Rocky Mountain Section - 67th Annual Meeting (21-23 May)

Paper No. 2
Presentation Time: 8:30 AM

PALEONTOLOGY, PALEOECOLOGY, AND STRATIGRAPHY OF THE MIDDLE PORTION OF THE CHUGWATER GROUP, CENTRAL WYOMING


LOVELACE, David M., Geoscience, University of Wisconsin-Madison, 2363 N. 65th, Wauwatosa, WI 53213 and STOCKER, Michelle R., Geosciences, Virginia Tech, Blacksburg, VA 24060, dlovelace@wisc.edu

The tripartite Chugwater Group of Wyoming is one of the least studied continental Triassic intervals in North America. The Lower Triassic Red Peak Formation long has been thought to be devoid of evidence of past life and often assigned a marine deposition. Our new efforts demonstrated robust vertebrate and invertebrate ichnocoenoses, and an unambiguous continental depositional environment for the upper portion of the Red Peak Formation. Building upon that work, recent 87Sr/86Sr values fit to the global marine strontium curve indicated a depositional age assignment for the overlying Alcova Limestone to the late Olenekian (Spathian). That age constraint redated the only vertebrate fossil from the Alcova Limestone, Corosaurus alcovensis, making it the oldest pistosaurid sauropterygian from North America. Furthermore, it provided a minimum age for those vertebrate ichnoassemblage from the underlying Red Peak Formation.

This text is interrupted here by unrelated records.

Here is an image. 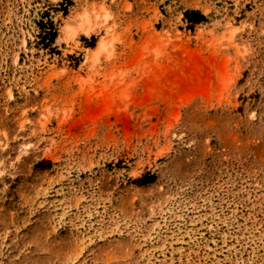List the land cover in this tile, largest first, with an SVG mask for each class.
Listing matches in <instances>:
<instances>
[{"label":"rangeland","instance_id":"1","mask_svg":"<svg viewBox=\"0 0 264 264\" xmlns=\"http://www.w3.org/2000/svg\"><path fill=\"white\" fill-rule=\"evenodd\" d=\"M0 264H264V0H0Z\"/></svg>","mask_w":264,"mask_h":264}]
</instances>
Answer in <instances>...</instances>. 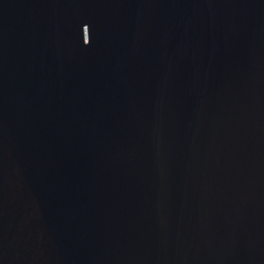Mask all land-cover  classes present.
<instances>
[{
  "label": "water",
  "instance_id": "1",
  "mask_svg": "<svg viewBox=\"0 0 264 264\" xmlns=\"http://www.w3.org/2000/svg\"><path fill=\"white\" fill-rule=\"evenodd\" d=\"M0 264H264V0H0Z\"/></svg>",
  "mask_w": 264,
  "mask_h": 264
}]
</instances>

To date, few fossils have been reported from the enigmatic strata that separate the Lower Triassic Alcova Limestone from the Upper Triassic Popo Agie Formation, namely the Crow Mountain, ‘unnamed redbeds’, and Jelm formations. The paucity of fossils has, in part, hindered refinement of the temporal range for those units. However, recent discoveries may help to elucidate the depositional ages of these strata. These include 11 rhynchosaur cranial elements (maxillae and dentaries) and one archosaur quadrate from sections near Alcova Reservoir (central Wyoming). In addition to body fossils, new vertebrate tracks have been observed, including a grallatoroid trace from the southern Bighorn Mountains (‘unnamed redbeds’), which extends the known range of Dinosauriformes into the Middle Triassic of North America. This new vertebrate assemblage is comparable to Middle Triassic strata of South America and Europe and expands the biogeographic range of these clades.